On 1/5/2012 4:10 PM, Nick Coghlan wrote:
On Fri, Jan 6, 2012 at 8:15 AM, Serhiy Storchaka <storchaka@gmail.com> wrote:
05.01.12 21:14, Glenn Linderman написав(ла):
So, fixing the vulnerable packages could be a sufficient response,
rather than changing the hash function.  How to fix?  Each of those
above allocates and returns a dict.  Simply have each of those allocate
and return and wrapped dict, which has the following behaviors:

i) during __init__, create a local, random, string.
ii) for all key values, prepend the string, before passing it to the
internal dict.

Good idea.

Thanks for the implementation, Serhiy.  That is the sort of thing I had in mind, indeed.
Not a good idea - a lot of the 3rd party tests that depend on dict
ordering are going to be using those modules anyway, 

Stats? Didn't someone post a list of tests  that fail when changing the hash? Oh, those were stdlib tests, not 3rd party tests.  I'm not sure how to gather the stats, then, are you?

so scattering our
solution across half the standard library is needlessly creating
additional work without really reducing the incompatibility problem.

Half the standard library?  no one has cared to augment my list of modules, but I have seen reference to JSON in addition to cgi and urllib.parse.  I think there are more than 6 modules in the standard library...

If we're going to change anything, it may as well be the string
hashing algorithm itself.

Changing the string hashing algorithm is known (or at least no one has argued otherwise) to be a source of backward incompatibility that will break programs.  My proposal (and Serhiy's implementation, assuming it works, or can be easily tweaked to work, I haven't reviewed it in detail or attempted to test it) will only break programs that have vulnerabilities.
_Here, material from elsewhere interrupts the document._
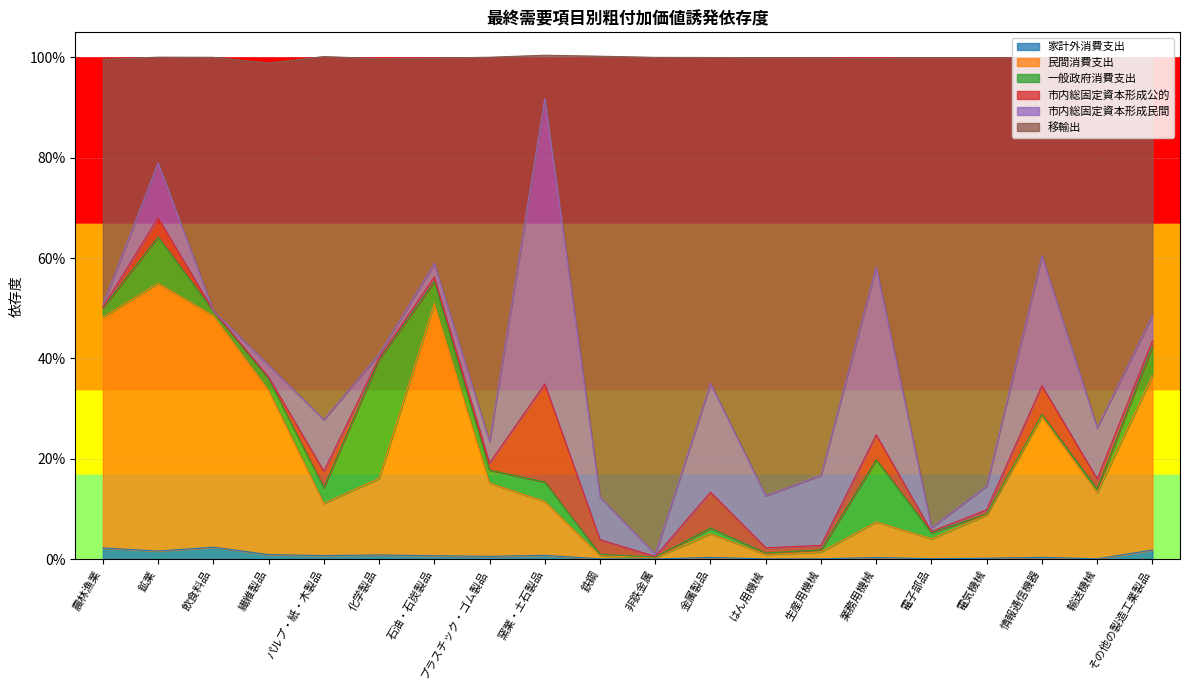

What are all the series names shown in the legend?

家計外消費支出, 民間消費支出, 一般政府消費支出, 市内総固定資本形成公的, 市内総固定資本形成民間, 移輸出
I failed to mention one other benefit of my proposal: every web request would have a different random prefix, so attempting to gather info is futile: the next request has a different random prefix, so different strings would collide.

Cheers,
Nick.

Indeed it is nice when we can be cheery even when arguing, for the most part :)  I've enjoyed reading the discussions in this forum because most folks have respect for other people's opinions, even when they differ.